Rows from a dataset

##############################

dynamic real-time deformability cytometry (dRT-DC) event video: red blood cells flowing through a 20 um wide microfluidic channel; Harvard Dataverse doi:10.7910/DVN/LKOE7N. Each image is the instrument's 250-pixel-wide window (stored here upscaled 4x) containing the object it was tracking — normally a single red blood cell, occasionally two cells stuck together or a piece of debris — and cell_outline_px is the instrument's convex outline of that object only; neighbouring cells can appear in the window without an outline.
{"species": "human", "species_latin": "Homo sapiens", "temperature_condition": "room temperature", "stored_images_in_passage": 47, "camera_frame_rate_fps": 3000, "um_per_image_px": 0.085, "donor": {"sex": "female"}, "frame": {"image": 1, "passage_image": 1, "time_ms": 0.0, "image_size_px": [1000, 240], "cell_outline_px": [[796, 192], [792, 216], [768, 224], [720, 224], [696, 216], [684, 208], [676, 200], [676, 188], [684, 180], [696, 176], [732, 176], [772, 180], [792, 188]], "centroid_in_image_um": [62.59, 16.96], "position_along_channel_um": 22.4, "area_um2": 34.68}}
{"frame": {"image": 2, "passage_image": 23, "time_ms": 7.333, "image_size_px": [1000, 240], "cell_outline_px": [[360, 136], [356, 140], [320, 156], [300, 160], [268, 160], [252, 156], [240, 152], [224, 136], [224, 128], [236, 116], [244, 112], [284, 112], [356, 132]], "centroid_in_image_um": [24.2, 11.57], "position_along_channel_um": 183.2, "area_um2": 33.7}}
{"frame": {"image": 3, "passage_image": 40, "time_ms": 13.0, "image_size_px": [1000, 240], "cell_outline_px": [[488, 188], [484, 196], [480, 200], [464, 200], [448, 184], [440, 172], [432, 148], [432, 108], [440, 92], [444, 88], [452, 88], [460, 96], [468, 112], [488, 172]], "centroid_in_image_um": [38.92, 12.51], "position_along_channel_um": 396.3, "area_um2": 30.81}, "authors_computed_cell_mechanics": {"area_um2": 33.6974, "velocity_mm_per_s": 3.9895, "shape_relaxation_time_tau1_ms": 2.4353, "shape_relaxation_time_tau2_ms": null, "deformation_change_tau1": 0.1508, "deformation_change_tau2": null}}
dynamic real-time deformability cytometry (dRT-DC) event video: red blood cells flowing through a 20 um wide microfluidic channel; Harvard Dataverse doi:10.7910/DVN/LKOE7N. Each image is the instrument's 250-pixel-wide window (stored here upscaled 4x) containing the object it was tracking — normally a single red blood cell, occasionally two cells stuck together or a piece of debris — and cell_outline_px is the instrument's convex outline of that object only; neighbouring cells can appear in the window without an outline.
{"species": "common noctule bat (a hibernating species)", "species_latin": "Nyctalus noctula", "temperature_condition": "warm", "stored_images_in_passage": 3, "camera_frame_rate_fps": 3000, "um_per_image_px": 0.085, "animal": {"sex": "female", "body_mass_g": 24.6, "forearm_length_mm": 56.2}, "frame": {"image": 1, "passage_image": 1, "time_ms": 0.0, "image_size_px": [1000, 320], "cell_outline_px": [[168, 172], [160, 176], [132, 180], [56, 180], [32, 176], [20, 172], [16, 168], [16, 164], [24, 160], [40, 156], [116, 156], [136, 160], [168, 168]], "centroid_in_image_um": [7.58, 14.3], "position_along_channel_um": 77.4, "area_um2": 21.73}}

##############################

Give the entries once more, exactly as they appear.

dynamic real-time deformability cytometry (dRT-DC) event video: red blood cells flowing through a 20 um wide microfluidic channel; Harvard Dataverse doi:10.7910/DVN/LKOE7N. Each image is the instrument's 250-pixel-wide window (stored here upscaled 4x) containing the object it was tracking — normally a single red blood cell, occasionally two cells stuck together or a piece of debris — and cell_outline_px is the instrument's convex outline of that object only; neighbouring cells can appear in the window without an outline.
{"species": "human", "species_latin": "Homo sapiens", "temperature_condition": "room temperature", "stored_images_in_passage": 47, "camera_frame_rate_fps": 3000, "um_per_image_px": 0.085, "donor": {"sex": "female"}, "frame": {"image": 1, "passage_image": 1, "time_ms": 0.0, "image_size_px": [1000, 240], "cell_outline_px": [[796, 192], [792, 216], [768, 224], [720, 224], [696, 216], [684, 208], [676, 200], [676, 188], [684, 180], [696, 176], [732, 176], [772, 180], [792, 188]], "centroid_in_image_um": [62.59, 16.96], "position_along_channel_um": 22.4, "area_um2": 34.68}}
{"frame": {"image": 2, "passage_image": 23, "time_ms": 7.333, "image_size_px": [1000, 240], "cell_outline_px": [[360, 136], [356, 140], [320, 156], [300, 160], [268, 160], [252, 156], [240, 152], [224, 136], [224, 128], [236, 116], [244, 112], [284, 112], [356, 132]], "centroid_in_image_um": [24.2, 11.57], "position_along_channel_um": 183.2, "area_um2": 33.7}}
{"frame": {"image": 3, "passage_image": 40, "time_ms": 13.0, "image_size_px": [1000, 240], "cell_outline_px": [[488, 188], [484, 196], [480, 200], [464, 200], [448, 184], [440, 172], [432, 148], [432, 108], [440, 92], [444, 88], [452, 88], [460, 96], [468, 112], [488, 172]], "centroid_in_image_um": [38.92, 12.51], "position_along_channel_um": 396.3, "area_um2": 30.81}, "authors_computed_cell_mechanics": {"area_um2": 33.6974, "velocity_mm_per_s": 3.9895, "shape_relaxation_time_tau1_ms": 2.4353, "shape_relaxation_time_tau2_ms": null, "deformation_change_tau1": 0.1508, "deformation_change_tau2": null}}
dynamic real-time deformability cytometry (dRT-DC) event video: red blood cells flowing through a 20 um wide microfluidic channel; Harvard Dataverse doi:10.7910/DVN/LKOE7N. Each image is the instrument's 250-pixel-wide window (stored here upscaled 4x) containing the object it was tracking — normally a single red blood cell, occasionally two cells stuck together or a piece of debris — and cell_outline_px is the instrument's convex outline of that object only; neighbouring cells can appear in the window without an outline.
{"species": "common noctule bat (a hibernating species)", "species_latin": "Nyctalus noctula", "temperature_condition": "warm", "stored_images_in_passage": 3, "camera_frame_rate_fps": 3000, "um_per_image_px": 0.085, "animal": {"sex": "female", "body_mass_g": 24.6, "forearm_length_mm": 56.2}, "frame": {"image": 1, "passage_image": 1, "time_ms": 0.0, "image_size_px": [1000, 320], "cell_outline_px": [[168, 172], [160, 176], [132, 180], [56, 180], [32, 176], [20, 172], [16, 168], [16, 164], [24, 160], [40, 156], [116, 156], [136, 160], [168, 168]], "centroid_in_image_um": [7.58, 14.3], "position_along_channel_um": 77.4, "area_um2": 21.73}}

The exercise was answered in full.